Scotland and de-globalisation

DISCLAIMER: All opinions in this column reflect the views of the author(s), not of EURACTIV.COM Ltd.

James Saft [Reuters]

The prospect of Scottish independence is further evidence that the era of increasing globalisation, with all its benefits to capital, is waning fast. Support for independence, an issue to be put to a vote among Scots on Sept. 18, has surged in recent days, with those in favor registering their first opinion poll lead over the weekend, writes James Saft.

James Saft is a Reuters columnist.

The prospect of Scottish independence is further evidence that the era of increasing globalisation, with all its benefits to capital, is waning fast.

Support for independence, an issue to be put to a vote among Scots on Sept. 18, has surged in recent days, with those in favor registering their first opinion poll lead over the weekend.

Not only would an independent Scotland have to come up with some plan for a currency and monetary policy, an area in which it has several options, each carrying its own dangers, but it also would make more likely a British exit from the European Union.

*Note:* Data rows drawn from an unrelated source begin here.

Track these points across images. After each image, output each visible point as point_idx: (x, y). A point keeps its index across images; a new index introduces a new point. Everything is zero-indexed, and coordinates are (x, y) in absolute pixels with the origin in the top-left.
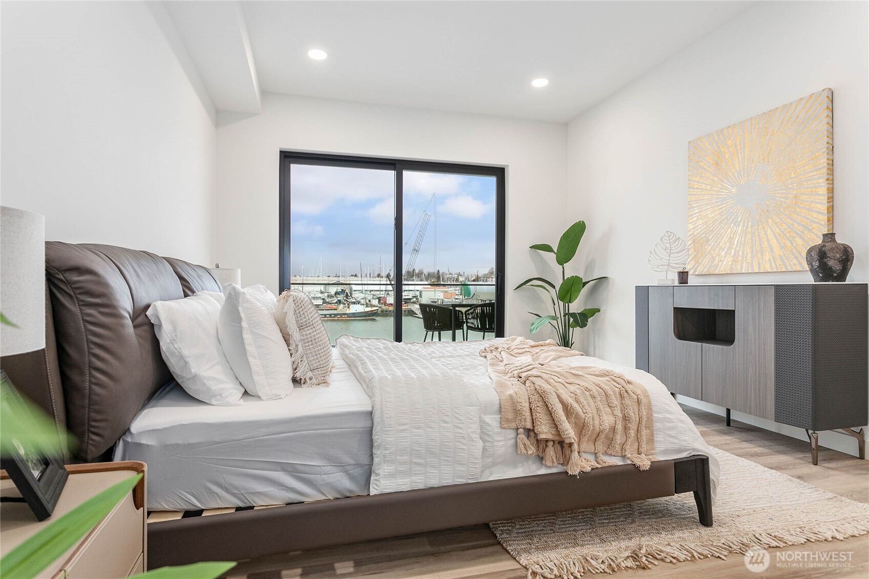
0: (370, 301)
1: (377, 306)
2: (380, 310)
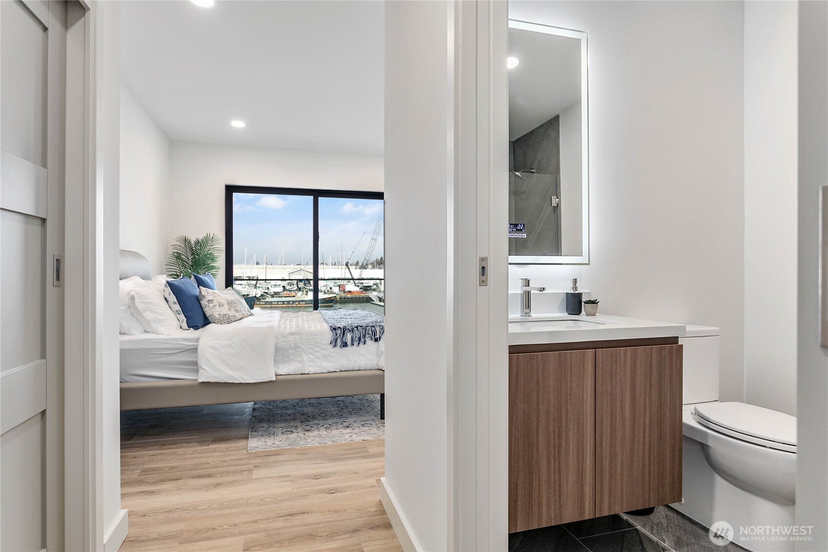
1: (335, 293)
2: (338, 297)
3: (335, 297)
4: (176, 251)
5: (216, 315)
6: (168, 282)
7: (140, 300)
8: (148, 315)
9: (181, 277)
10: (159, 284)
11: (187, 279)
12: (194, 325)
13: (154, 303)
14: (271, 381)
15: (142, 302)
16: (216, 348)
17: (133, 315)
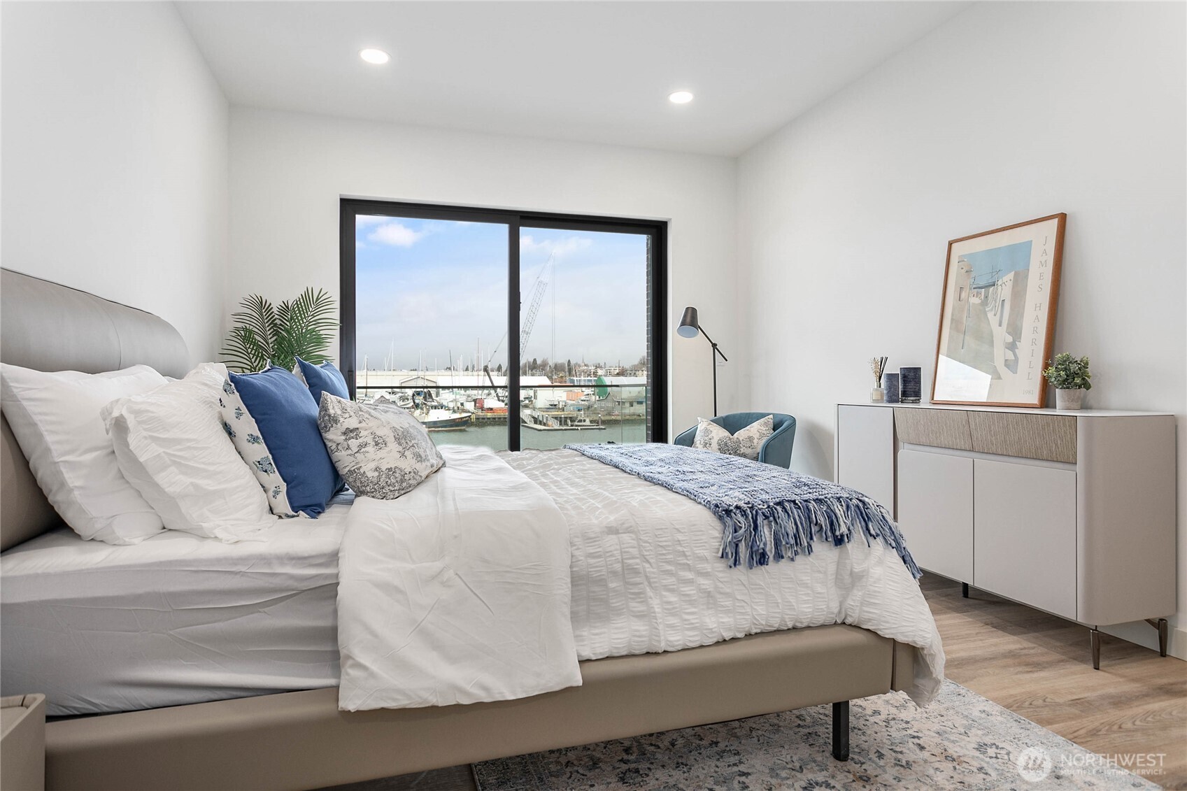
0: (462, 404)
1: (469, 412)
2: (473, 417)
3: (469, 416)
4: (239, 325)
5: (368, 470)
6: (233, 378)
7: (145, 434)
8: (172, 481)
9: (268, 367)
10: (206, 385)
11: (280, 374)
12: (308, 502)
13: (189, 440)
14: (569, 690)
15: (151, 437)
16: (398, 590)
17: (123, 477)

This is far from the only recent example of a retreat from globalisation, a word used to describe a process whereby the movement of capital and goods, if not people, becomes more free and trade tends to rise. Russia’s aggression in Ukraine neatly dispels the canard that tight banking and trade links mean the end of military hostilities. Similarly Iceland’s refusal to make good the bubble era debts of its banks, and Argentina’s willingness to default yet again show an increased willingness on the part of some to take their chances and forgo some of the benefits of the global system of capital raising.

Scotland’s case is distinct, being, broadly, that of an electorate apparently being willing to exert more direct control over their own conditions, over the objection of elites and despite arguments that this higher level of control will bring with it economic costs. That’s pretty much the opposite of globalisation, the gospel of which has preached that by surrendering local control in order to allow easier movement of goods and capital we can achieve better growth all round.

Whatever you think of the merits of the two sides of this argument (and I really would worry about the idea of being a state without a central bank), some implications are clear: it is bad for investors, who face more risks, for banking and finance, and probably for growth.

Important to note too that even if de-globalizing can achieve better or equal growth, as some contend, it is likely that it imposes costs on investors, who are far more likely in a de-globalising world (as opposed to in Scotland specifically) to face new hurdles on moving capital, and new taxes.

The case of banking

Remember too that Scottish independence would encourage movements elsewhere, such as in Catalonia, to further press their case, potentially putting further stress on the EU and eurozone, the arrangements of which are already problematic.

A particularly interesting angle of the Scottish vote is what would happen to the fairly large financial services industry now operating there. Most likely many banks and insurers, especially the largest, would retreat to London so as to remain under the protective embrace of the Bank of England, with its helpful ability to print money in an emergency.

While much has been made of the economic costs this would impose on Scotland, there are mirror risks for the UK, which might keep a roughly same-sized banking industry, but lose a chunky portion of the people and assets which backstop any sovereign guarantee.

It is of course possible that a smaller Britain goes full out for finance, and becomes a sort of Switzerland-Between-The-Seas, but just as the euro crisis demonstrated how terrible it is to be Spain without its own central bank, so did the great financial crisis show how risky it is to be a moderate-sized economy with an enormous banking sector.

Countries have reacted to this by pressuring banks, especially those in Europe, to raise capital, which may have contributed to the marked drop in cross-border capital flows since the crisis. As of the end of 2013, cross-border capital flows in the large G20 nations were still 70% below their pre-crisis peak.

Regardless of the outcome of the vote in Scotland, the fact that it is such a close call demonstrates, among many other things, that the current set of arrangements, with all its benefits for growth in aggregate, is less attractive than it would appear to an economist. The way the gains of globalisation have been shared out, particularly in the developed west, probably has much to do with this.

Of course, just as globalisation wasn’t inevitable, neither is de-globalization, and it is quite possible that an uptick in global growth, and in the wages of middle classes in developed nations, might retard this process.

Generally though it is fair to expect that capital, and the investors who own it, will have a tougher time in the next 20 years than in the 20 leading up to 2008.